Cache Lines, Hot Data, and Frame-Time Spikes

A lot of performance work starts with the visible things: translucent VFX, expensive widgets, large materials, tick-heavy actors, or a pass that looks suspicious in GPU captures. Those are real costs. The quieter problem is the CPU waiting on memory because a hot loop keeps touching data in the wrong shape.

Cache behavior rarely announces itself with a clean label. It shows up as inconsistent spikes, a loop that scales badly with content count, or code that becomes fragile once the team adds enough real production data. The fix is not magic. It is mostly about making the data you touch every frame smaller, closer together, and easier for the CPU to predict. This is the kind of work that sits inside our optimisation and profiling support, especially when a project needs diagnosis before broad rewrites.

Jin and Jaw studio mark on a red and dark technical art composition. — Example figure block: post images can sit inside the reading flow with a mono caption.

Start with the working set

A cache line is a small block of nearby memory moved into cache together. On many modern CPUs, that block is commonly 64 bytes. If a hot update only needs position and velocity, but those values live inside a large object filled with names, debug flags, soft references, editor-only data, and rarely used state, the CPU still has to drag unwanted bytes along for the ride.

In practice, this means the question is not only "how many objects are we updating?" It is also "how much irrelevant memory are we touching per object?" The gap between those two questions is where a lot of frame-time waste hides.

Hot data should be boring: compact, predictable, contiguous, and separated from the fields that only tooling, UI, debug, or one-off transitions need.

Separate hot state from cold state

For Unreal work, this often starts with a pass over structs that are updated every frame or many times per frame. If a system only needs transforms, velocities, IDs, and a small amount of status, those fields deserve a compact path. Everything else can usually sit behind an index, a handle, or a separate array that is only touched when the colder behavior runs.

struct FAgentHotState
{
    FVector3f Position;
    FVector3f Velocity;
    int32 StateId;
    uint8 bActive;
};

struct FAgentColdState
{
    FString DebugName;
    TArray<int32> InventoryIds;
    TObjectPtr<UObject> PresentationAsset;
};

The exact split depends on the system. The useful habit is to make the hot path explicit. Once that is visible, the team can decide whether a simple array of hot structs is enough, or whether a structure-of-arrays layout is worth the extra complexity for a heavier loop.

Prefer contiguous batches

Pointer chasing is expensive because each pointer can send the CPU somewhere else in memory. A linked list of small objects might look tidy from an ownership perspective, but it is rarely a good shape for work that has to run across thousands of items in a frame.

In Unreal, a plain TArray is often the first tool to reach for. Reserve capacity when counts are predictable, compact data when deletion patterns leave holes, and process homogeneous work in batches instead of bouncing between unrelated systems per entity.

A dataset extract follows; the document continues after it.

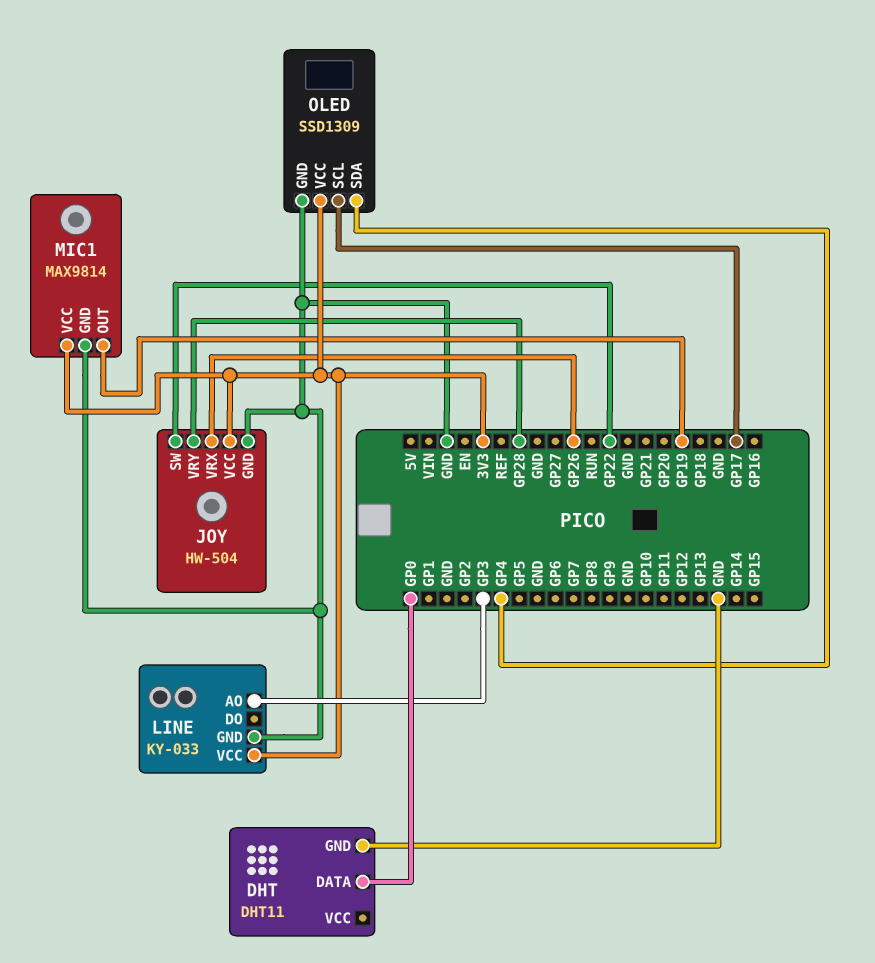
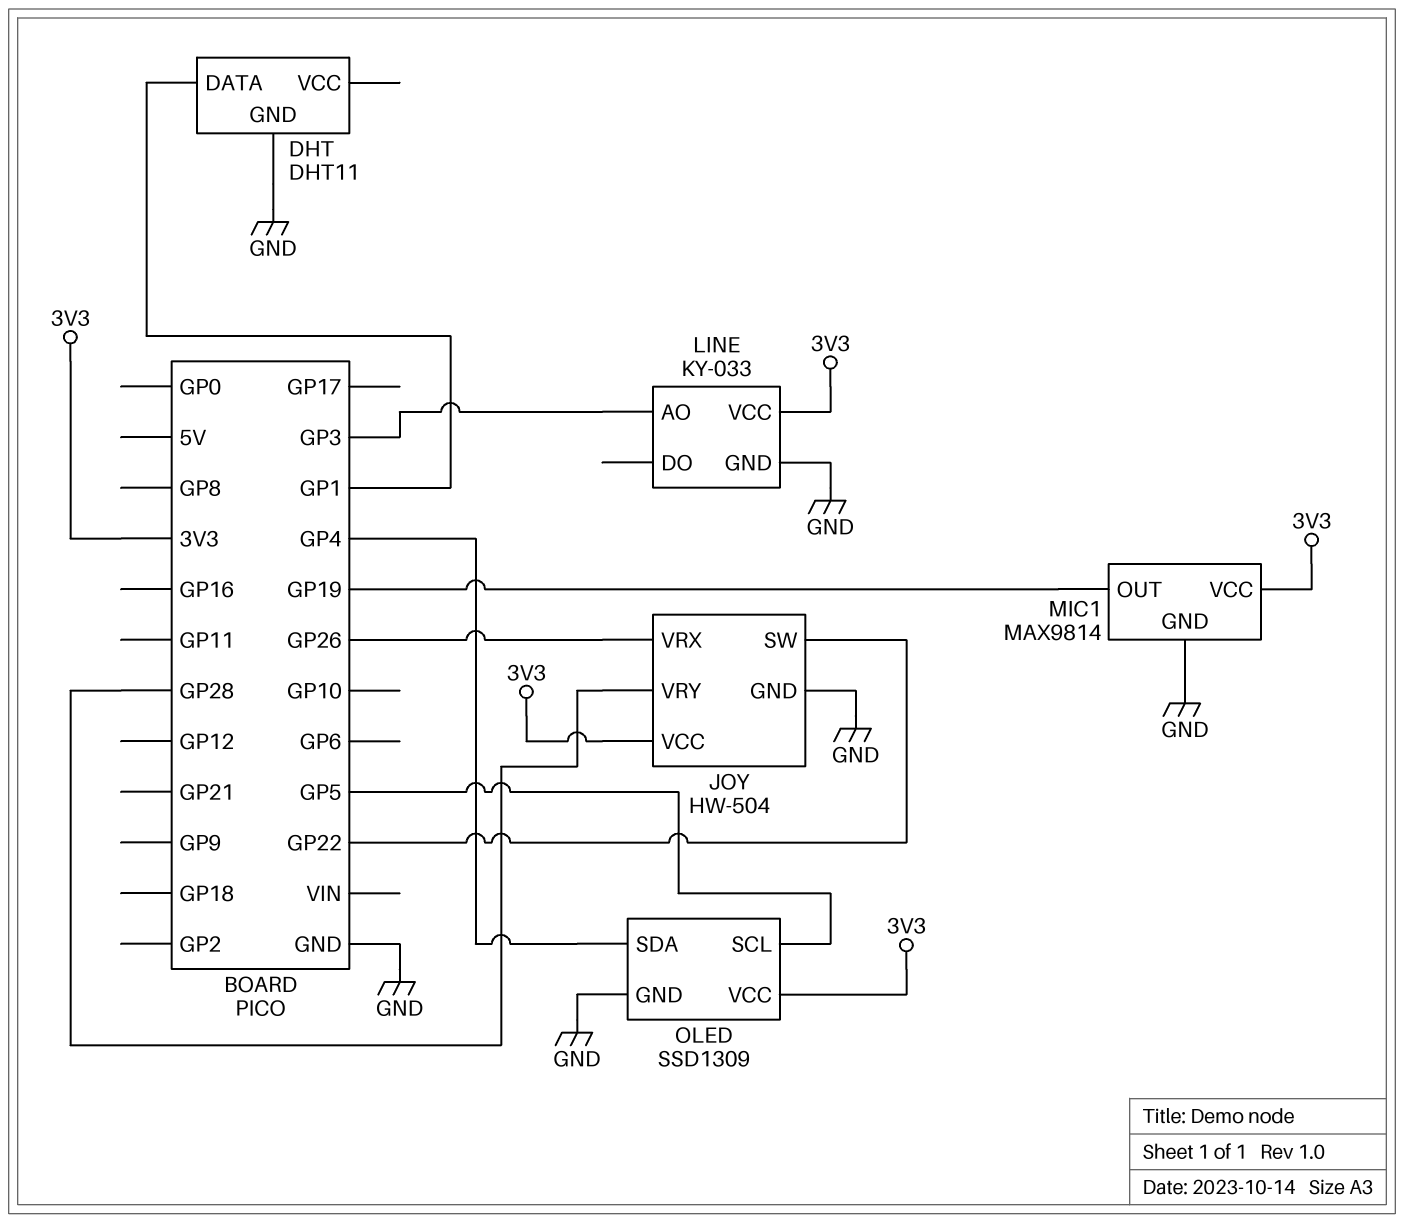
DHT pin DATA: GP0 -> GP1
OLED pin SCL: GP17 -> GP5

Measure the change, not the theory

Cache-friendly code can still be wrong code if it makes the system harder to maintain without moving the real bottleneck. Before reshaping data, capture the problem. After reshaping data, capture it again. Look for lower frame variance, better scaling as content count rises, and fewer unexpected spikes in the loop you changed. For wider production context, this usually connects back to technical art support rather than a standalone optimisation pass.

The goal is not to rewrite every system into a benchmark. The goal is to recognize which loops are truly hot and give those loops a data layout that matches how the hardware wants to read memory.

A quick review checklist

Is the per-frame data compact enough to understand at a glance?
Are hot fields separated from debug, UI, editor, and rare transition data?
Can the loop process a contiguous array instead of following scattered pointers?
Has capacity been reserved for arrays that grow predictably?
Did profiling confirm the change helped the actual frame-time problem?